Windows likes to have each program confined to a neat little space, except for DLLs, which are utterly inconsistent, and the registry, which is a terrible idea for many reasons. Honestly, I'm not sure how this approach is beneficial, other than aesthetically.
Then there's Unix. Executable binaries go in a /bin, shared libraries go in a /lib (tagged with their version, so incompatible versions of a library can happily coexist), configuration goes directly on the filesystem in /etc, documentation goes in /usr/man, et cetera.
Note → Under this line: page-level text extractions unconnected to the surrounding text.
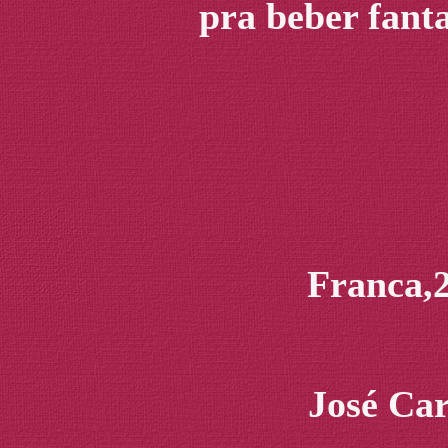
pra beber fanta
Franca,2
José Car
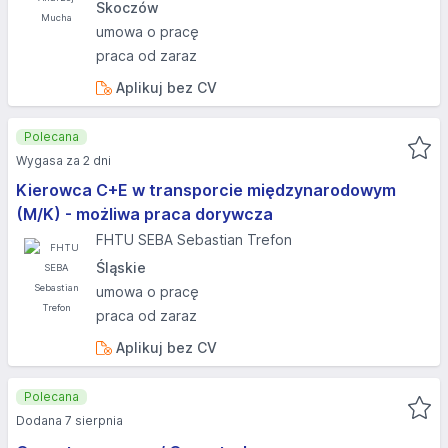
Skoczów
umowa o pracę
praca od zaraz
Aplikuj bez CV
Polecana
Wygasa za 2 dni
Kierowca C+E w transporcie międzynarodowym
(M/K) - możliwa praca dorywcza
FHTU SEBA Sebastian Trefon
Śląskie
umowa o pracę
praca od zaraz
Aplikuj bez CV
Polecana
Dodana 7 sierpnia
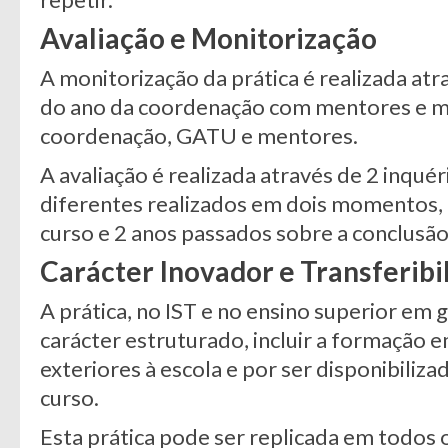
Avaliação e Monitorização
A monitorização da prática é realizada at
do ano da coordenação com mentores e m
coordenação, GATU e mentores.
A avaliação é realizada através de 2 inquér
diferentes realizados em dois momentos, 
curso e 2 anos passados sobre a conclusão
Carácter Inovador e Transferibi
A prática, no IST e no ensino superior em 
carácter estruturado, incluir a formação
exteriores à escola e por ser disponibiliza
curso.
Esta prática pode ser replicada em todos o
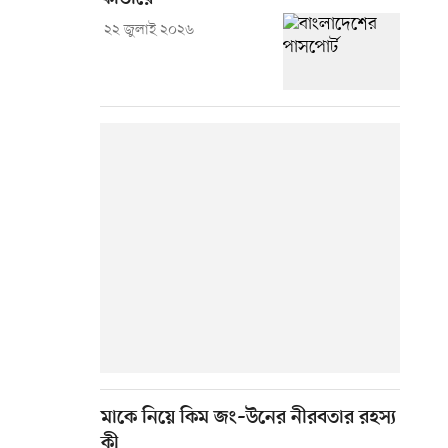
২২ জুলাই ২০২৬
মাকে নিয়ে কিম জং–উনের নীরবতার রহস্য
কী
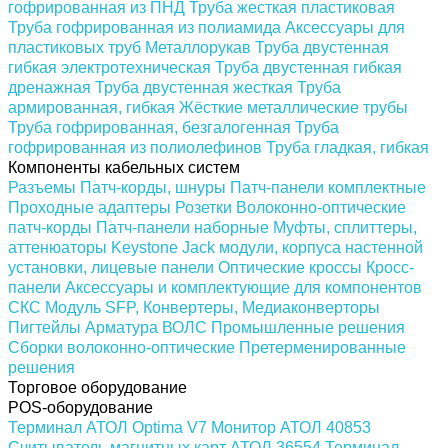
гофрированная из ПНД
Труба жесткая пластиковая
Труба гофрированная из полиамида
Аксессуары для
пластиковых труб
Металлорукав
Труба двустенная
гибкая электротехническая
Труба двустенная гибкая
дренажная
Труба двустенная жесткая
Труба
армированная, гибкая
Жёсткие металлические трубы
Труба гофрированная, безгалогенная
Труба
гофрированная из полиолефинов
Труба гладкая, гибкая
Компоненты кабельных систем
Разъемы
Патч-корды, шнуры
Патч-панели комплектные
Проходные адаптеры
Розетки
Волоконно-оптические
патч-корды
Патч-панели наборные
Муфты, сплиттеры,
аттенюаторы
Keystone Jack модули, корпуса настенной
установки, лицевые панели
Оптические кроссы
Кросс-
панели
Аксессуары и комплектующие для компонентов
СКС
Модуль SFP, Конвертеры, Медиаконверторы
Пигтейлы
Арматура ВОЛС
Промышленные решения
Сборки волоконно-оптические
Претерменированные
решения
Торговое оборудование
POS-оборудование
Терминал АТОЛ Optima V7
Монитор АТОЛ 40853
Считыватель магнитных карт АТОЛ 36554
Терминал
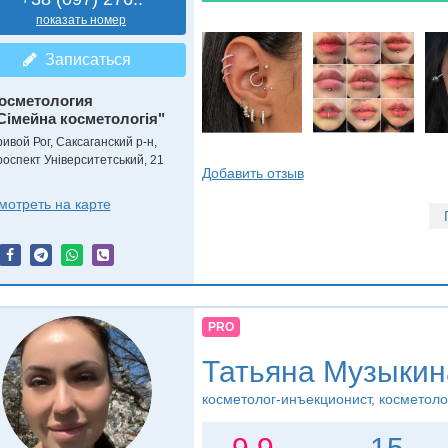
показать номер
Записаться
осметология
Сімейна косметологія"
ривой Рог, Саксаганский р-н,
роспект Університетський, 21
Добавить отзыв
мотреть на карте
PRO
Татьяна Музыкин
косметолог-инъекционист, косметоло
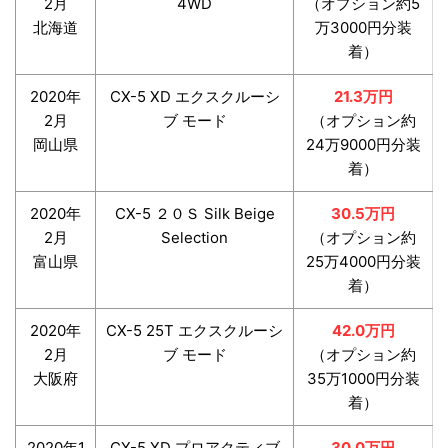
2月
4WD
（オプション約5
北海道
万3000円分装
着）
2020年
CX-5 XD エクスクルーシ
21.3万円
2月
ブ モード
（オプション約
岡山県
24万9000円分装
着）
2020年
CX-5 ２０Ｓ Silk Beige
30.5万円
2月
Selection
（オプション約
富山県
25万4000円分装
着）
2020年
CX-5 25T エクスクルーシ
42.0万円
2月
ブ モード
（オプション約
大阪府
35万1000円分装
着）
2020年1
CX-5 XD プロアクティブ
30.0万円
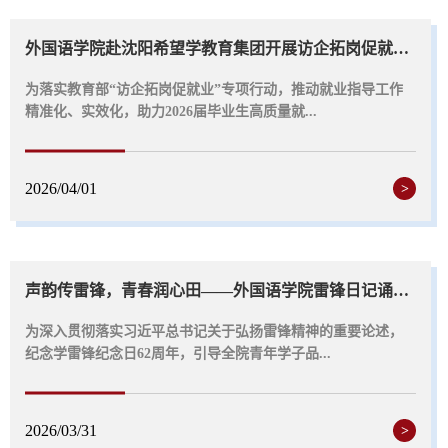
外国语学院赴沈阳希望学教育集团开展访企拓岗促就业活动
为落实教育部“访企拓岗促就业”专项行动，推动就业指导工作
精准化、实效化，助力2026届毕业生高质量就...
2026/04/01
>
声韵传雷锋，青春润心田——外国语学院雷锋日记诵读活动圆满落幕
为深入贯彻落实习近平总书记关于弘扬雷锋精神的重要论述，
纪念学雷锋纪念日62周年，引导全院青年学子品...
2026/03/31
>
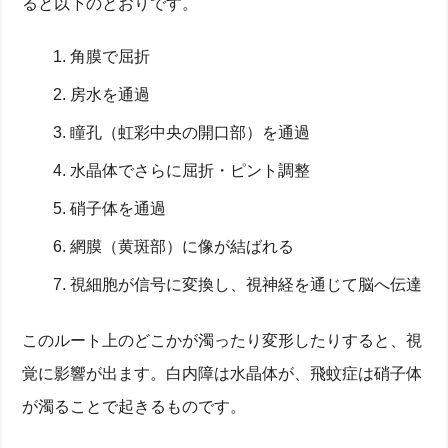
ると以下のとおりです。
角膜で屈折
房水を通過
瞳孔（虹彩中央の開口部）を通過
水晶体でさらに屈折・ピント調整
硝子体を通過
網膜（黄斑部）に像が結ばれる
視細胞が信号に変換し、視神経を通じて脳へ伝達
このルート上のどこかが濁ったり変形したりすると、視
覚に影響が出ます。白内障は水晶体が、飛蚊症は硝子体
が濁ることで起きるものです。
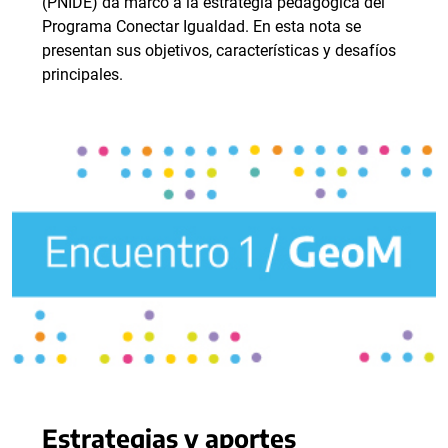
(PNIDE) da marco a la estrategia pedagógica del
Programa Conectar Igualdad. En esta nota se
presentan sus objetivos, características y desafíos
principales.
Estrategias y aportes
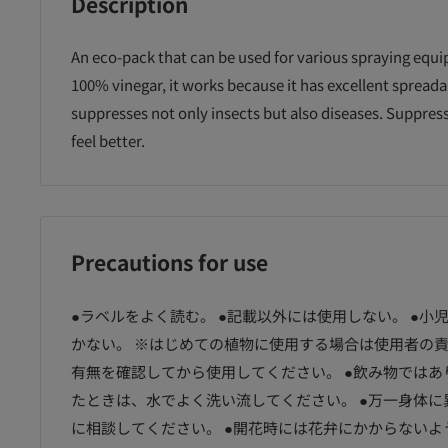
Description
An eco-pack that can be used for various spraying equi
100% vinegar, it works because it has excellent spreada
suppresses not only insects but also diseases. Suppre
feel better.
Precautions for use
●ラベルをよく読む。 ●記載以外には使用しない。 ●小
かない。 ※はじめての植物に使用する場合は使用者の
有無を確認してから使用してください。 ●飲み物ではあ
たときは、水でよく洗い流してください。 ●万一身体
に相談してください。 ●開花時には花弁にかからないよ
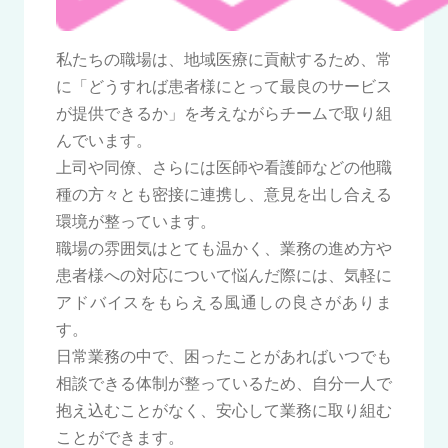
私たちの職場は、地域医療に貢献するため、常
に「どうすれば患者様にとって最良のサービス
が提供できるか」を考えながらチームで取り組
んでいます。
上司や同僚、さらには医師や看護師などの他職
種の方々とも密接に連携し、意見を出し合える
環境が整っています。
職場の雰囲気はとても温かく、業務の進め方や
患者様への対応について悩んだ際には、気軽に
アドバイスをもらえる風通しの良さがありま
す。
日常業務の中で、困ったことがあればいつでも
相談できる体制が整っているため、自分一人で
抱え込むことがなく、安心して業務に取り組む
ことができます。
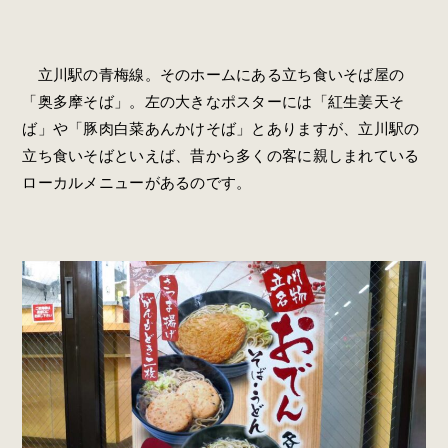
立川駅の青梅線。そのホームにある立ち食いそば屋の
「奥多摩そば」。左の大きなポスターには「紅生姜天そ
ば」や「豚肉白菜あんかけそば」とありますが、立川駅の
立ち食いそばといえば、昔から多くの客に親しまれている
ローカルメニューがあるのです。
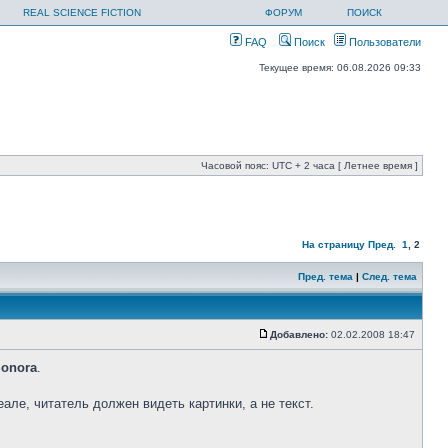
REAL SCIENCE FICTION
ФОРУМ
ПОИСК
FAQ
Поиск
Пользователи
Текущее время: 06.08.2026 09:33
Часовой пояс: UTC + 2 часа [ Летнее время ]
На страницу
Пред.
1
,
2
Пред. тема
|
След. тема
Добавлено:
02.02.2008 18:47
onora
.
але, читатель должен видеть картинки, а не текст.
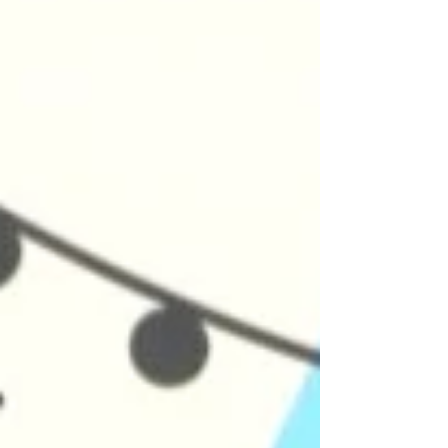
響がすごかったです。...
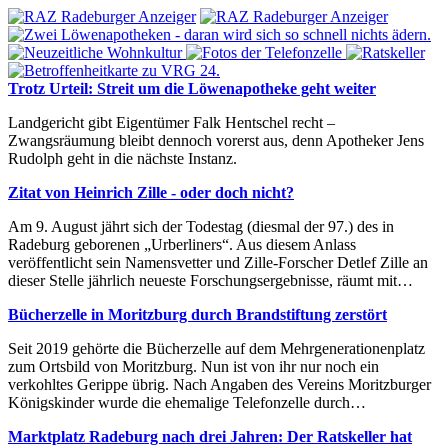
Trotz Urteil: Streit um die Löwenapotheke geht weiter
Landgericht gibt Eigentümer Falk Hentschel recht –
Zwangsräumung bleibt dennoch vorerst aus, denn Apotheker Jens
Rudolph geht in die nächste Instanz.
Zitat von Heinrich Zille - oder doch nicht?
Am 9. August jährt sich der Todestag (diesmal der 97.) des in
Radeburg geborenen „Urberliners“. Aus diesem Anlass
veröffentlicht sein Namensvetter und Zille-Forscher Detlef Zille an
dieser Stelle jährlich neueste Forschungsergebnisse, räumt mit…
Bücherzelle in Moritzburg durch Brandstiftung zerstört
Seit 2019 gehörte die Bücherzelle auf dem Mehrgenerationenplatz
zum Ortsbild von Moritzburg. Nun ist von ihr nur noch ein
verkohltes Gerippe übrig. Nach Angaben des Vereins Moritzburger
Königskinder wurde die ehemalige Telefonzelle durch…
Marktplatz Radeburg nach drei Jahren: Der Ratskeller hat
A good package manager has no trouble keeping track of this for when you want to remove the package, it makes your PATH easy to manage, you know where to go when you want to reconfigure something, and so on. If you're running "rogue applications", you've got bigger problems.
LOAD "SIG",8,1
To find the intrusive Starforce device, look in Windows Device Manager, select Show Hidden Devices, and look for Starforce in the Non-Plug and Play tree.
Now that's something an application program should not be doing.
There's a StarForce removal tool, but it's from the Starforce people, and probably should not be trusted.
Starforce is threatening to sue Cory Doctorow for calling their product "malware". That would be amusing if they went through with it.
In recent months, there were numerous threads on the Bethesda Softworks message boards regarding whether TES: Oblivion would be released with Starforce as its copy protection scheme. Most people posting to these threads were steadfastly against the use of Starforce, and many stated that they would outright refuse to buy the product if it included Starforce.
Not too long ago, Neowin.net published a podcast interview with Pete Hines, the PR guy for the Elder Scrolls series. He was asked about the antipiracy scheme that Bethesda and Take Two planned to use on the PC version of Oblivion, and more pointedly, he was asked about Starforce.
He said (paraphrased) that while they couldn't comment on what antipiracy scheme they were going to use, they were not going to use Starforce.
Score one for the consumer.
This one's quite a bit more devious though than a silly little shareware game. There's many layers to it. When you first run the game executable, it checks to see if you have the starforce drivers installed. If not, it installs them and you have to reboot before the game will work.
Once the drivers are loaded, the game will start up and make numerous calls though them which includes a load of debug-hostile code (standard anti-debug checks plus things like using the single-step and breakpoint interrupts as part of their own code). They manually load portions of the ntdll code into memory and call those functions via their own routines rather than making standard system calls. Pretty much the entire cd-check process is not written in x86 assembly. It's a CPU emulator with a virtual CPU of their own design. Reads the pseudo-code and their interpreter translates it instruction by instruction. So you have to figure out their opcodes and any associated decryption that takes place inside their virtual machine. Once you pass all this, the game itself might have entire functions removed and replaced with their virtual machine code as well. These would have to be figured out and replaced with x86 instructions so that the code is not dependent on their VM to run.
In some cases, they also encrypt a number of the game resource files (audio, textures, etc) into one large file instead, then redirect game calls for these files into it like an ISO image. This is the starforce file system (in newer versions, the first four bytes of these files is "SFFS"). You'll have to decrypt and extract all of these files as well.
Plus there's all sorts of other nasty tricks to make performing the above steps even more difficult..
Despite all of this, games with this protection HAVE been cracked completely... It just takes a lot of time and dedication by people with the right knowledge and inclination to do so.
If it were as simple as you think, this protection would have been tossed aside long ago, like so many others.